(Listed entries)

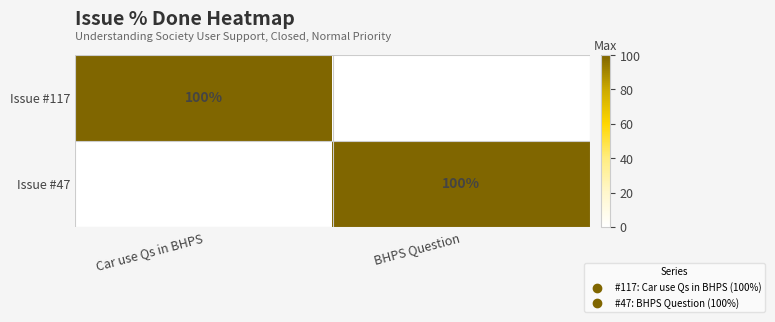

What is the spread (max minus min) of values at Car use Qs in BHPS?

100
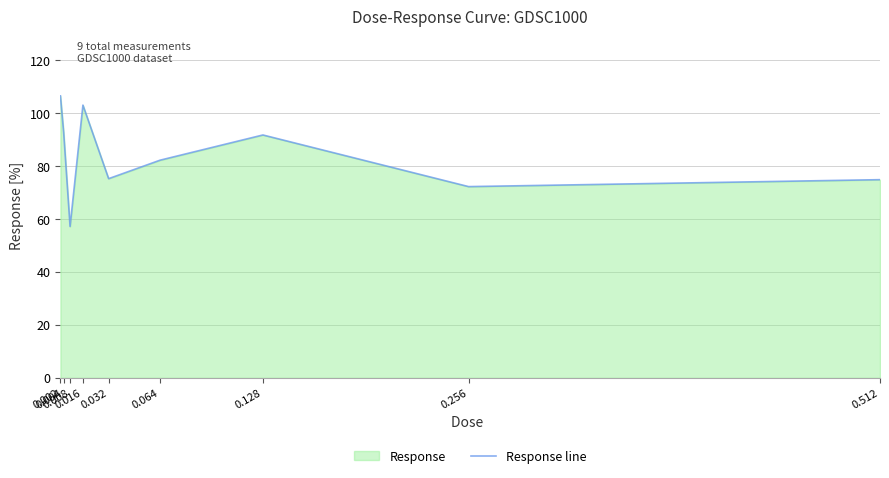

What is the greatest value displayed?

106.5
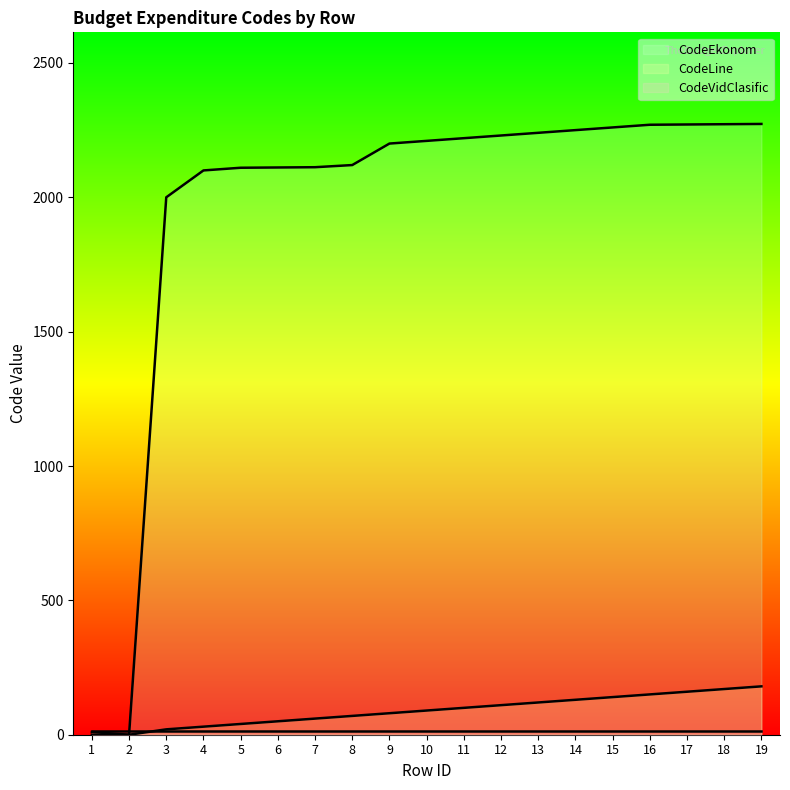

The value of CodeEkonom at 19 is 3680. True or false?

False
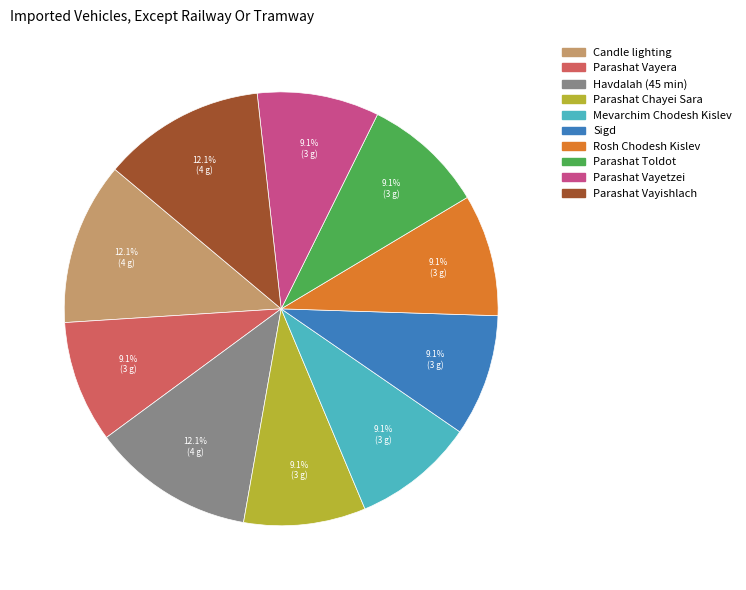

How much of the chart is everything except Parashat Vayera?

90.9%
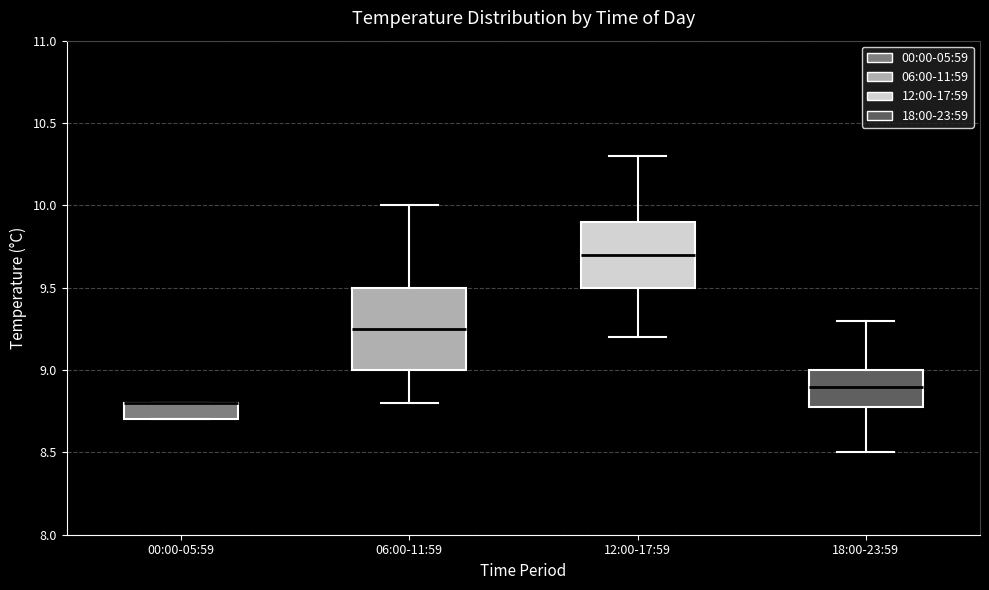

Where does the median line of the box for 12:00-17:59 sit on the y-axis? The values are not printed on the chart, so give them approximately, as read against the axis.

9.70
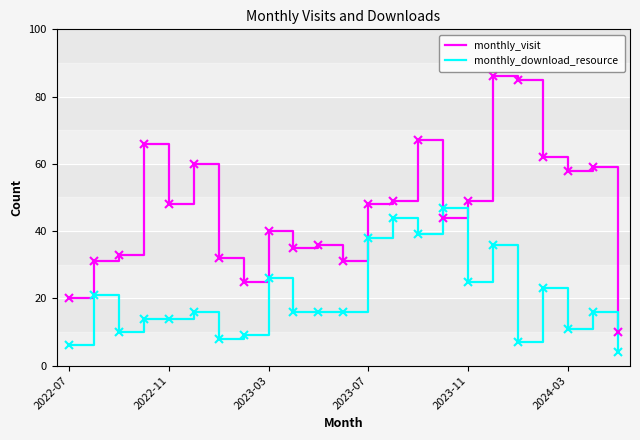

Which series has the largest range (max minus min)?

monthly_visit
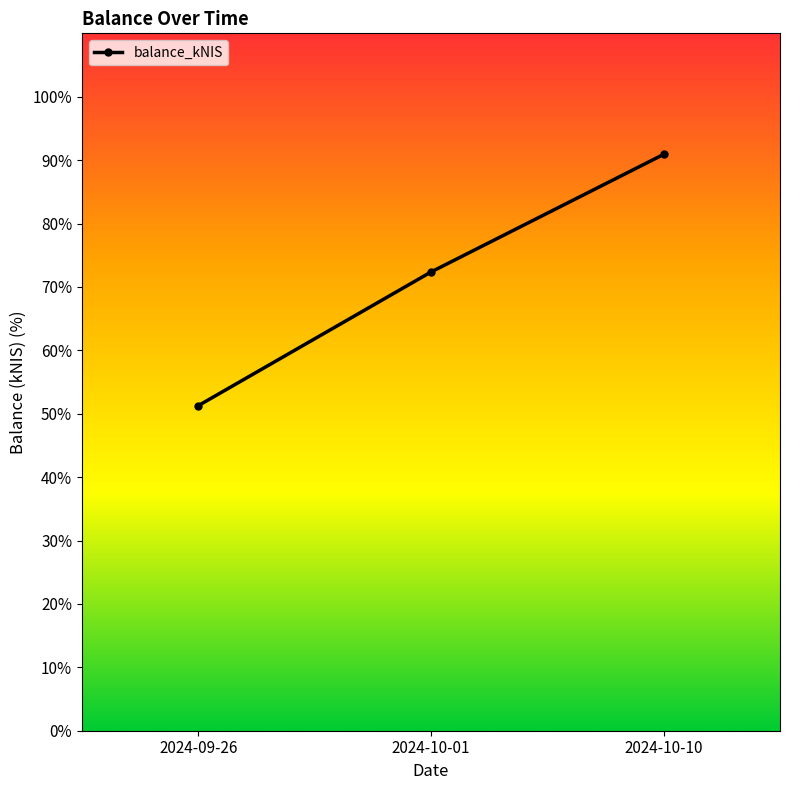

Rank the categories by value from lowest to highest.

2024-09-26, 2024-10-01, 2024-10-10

(End Listed entries)

### Problem statement
Please rewrite all of the records above, swapping every "chart" for "graph" and changing nothing else. Leave the pictures out of your answer.

### Written response
What is the spread (max minus min) of values at Car use Qs in BHPS?

100

What is the greatest value displayed?

106.5

The value of CodeEkonom at 19 is 3680. True or false?

False

How much of the graph is everything except Parashat Vayera?

90.9%

Where does the median line of the box for 12:00-17:59 sit on the y-axis? The values are not printed on the graph, so give them approximately, as read against the axis.

9.70

Which series has the largest range (max minus min)?

monthly_visit

Rank the categories by value from lowest to highest.

2024-09-26, 2024-10-01, 2024-10-10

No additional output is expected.